Ever since I was a little kid I lived in dread fear of succumbing to “ladder climbing syndrome.” I mean, by the time you are 10 or 11 your are aware; in order to fight your way up the ladder of evil and become the head of say, a large heath insurance company, you must always be the most complete asshole in the room. If you make it to the top, you must accept that you will forever be known as a complete asshole by all decent people, and even more egregiously, you will be acknowledged as the quintessential asshole by all the other asshole wannabes that surround you, day and night.
August 1st, 2009 at 8:14 am
Re: He received bonuses for every claim he denied. And in his group, there was not a single medical doctor.
I worked at an insurance admin company (we processed claims, etc., but did not underwrite anything ourselves). People certainly did not get bonuses for denying claims! The claims people in fact were allowed to have no more than a two percent error rate. More than that and they were out the door. Denying claims (other than for errors, which just means the claimant should correct the claim and resubmit) creates hassles and at he extreme legal appeals. This costs money and can lead to a state audit and, possibly, fines. As for the precert and authorization process this is done by people with RN degrees, who are medically savvy. We also had a doctor on staff part-time to advise. I would be surprised if it’s any different anywhere else.
August 1st, 2009 at 9:33 am
Thomas writes:
From Matt’s post:
Matt explicitly states that any system is gong to deny certain procedures, and offers a fairly thoughtful discussion of different decision-making processes.
Yes, this is what’s wrong with our politics – conservatives are dishonest idiots.
August 1st, 2009 at 10:38 am
Yes, this is what’s wrong with our politics – conservatives are dishonest idiots.
It’s not just the conservatives – it’s also the dimwitted “libertarians,” cranks, and general fuckwits that whine about the use of government power for anything other than mass murder. Why they think the government is always right when it goes about committing terrorist acts against innocents but couldn’t possibly do the right thing for healthcare is one of those mysterious things that is probably just a side effect of their diseased minds.
August 1st, 2009 at 10:59 am
Re: it’s also the dimwitted “libertarians,” cranks, and general fuckwits that whine about the use of government power for anything other than mass murder.
Libertarians tend to be rather young and inexperenced: they have not yet learned that life is under no obligation to follow the models in the econ 101 textbooks. Thank goodness there’s no “libertarian physics” practiced by engineers designing things according to the Intro to Physics texts or we’d be lurching from one design flaw disaster to the next.

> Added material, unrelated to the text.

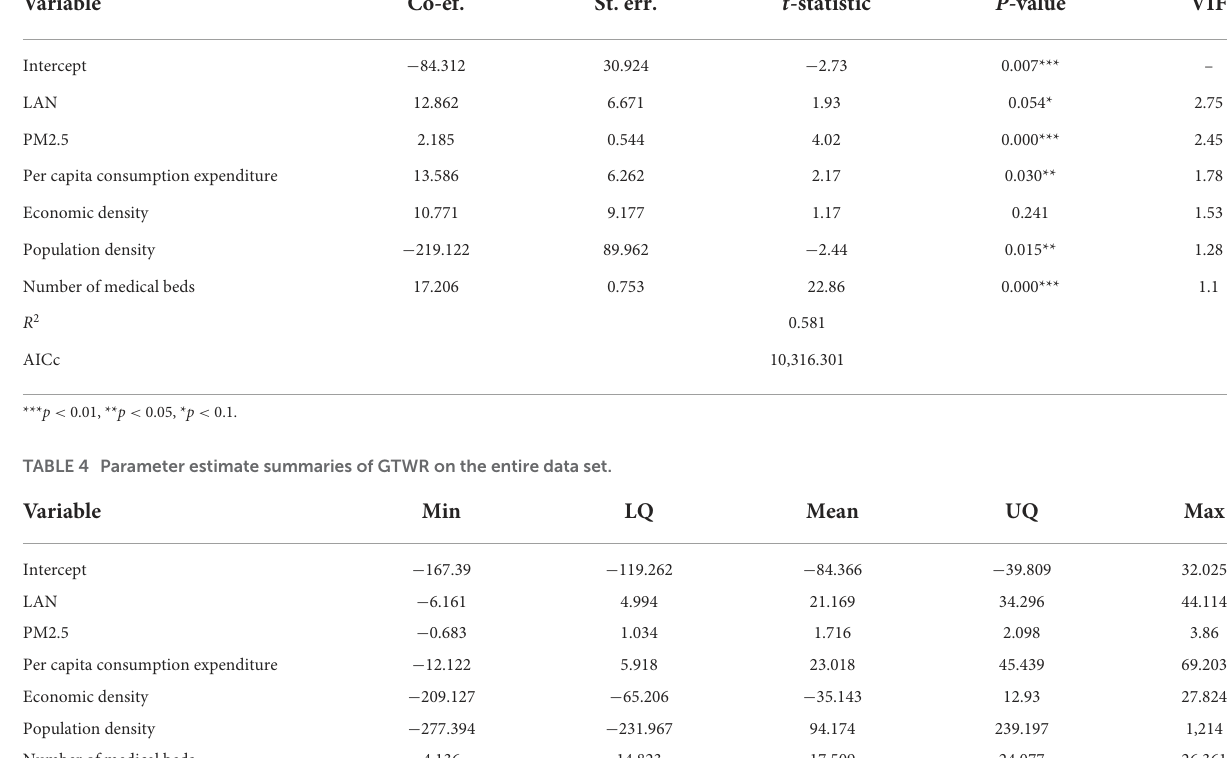
TABLE 3 Parameter estimate summaries of OLS on the entire data set. Variable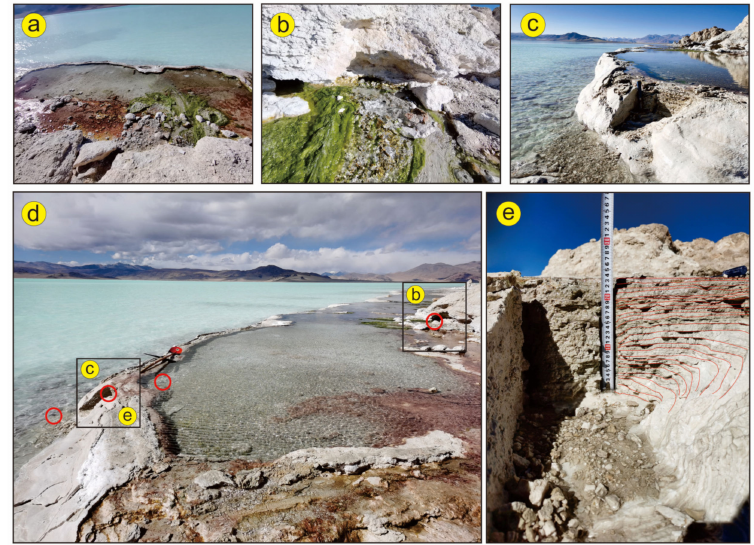
Figure 2. Outcrops of Zabuye Salt Lake. ( a ) Travertine dam formed by spring. ( b ) Spring outlet. ( c–e ) Close-up of travertine sampling sites, indicated by red circles. Black squares indicate the positions of ( b , c , e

August 1st, 2009 at 9:52 pm
Ah fostert, the old “I have a friend” bit, that’s very helpful. It sounds very sinister and terrible, your third party account of how insurance companies are run and how they deny claims, but it is not accurate. I work in this industry (which I guess in some people’s eyes makes me the enemy and someone to be dismissed, Nancy Pelosi did say I am a villain), and I can tell you that is not how companies deny claims. If there are things not covered by a contract you might have non-medical people making the decision, but in the cases we are talking about it is a medical doctor making the decision on whether the treatment is necessary. I don’t know where you get this $12/hour working the phones nonsense, because those are not the people making these decisions, and yes I can give you plenty of examples of doctors with licenses to practice medicine who work for insurance companies reviewing claims. That you would dispute these most basic facts and make claims that are so ludicrous really disqualifies you from even speaking about this, I really can’t stress enough just how wrong you are about the way the claim denial process works in the health insurance industry.
August 1st, 2009 at 9:57 pm
And I see that JonF already beat me to it, using those tricky things called facts and actual first-hand knowledge to dismiss fostert’s “my friend told me Aetna buys you a Porsche if you can deny chemo for a 5 year old with leukemia, no experience needed!” story.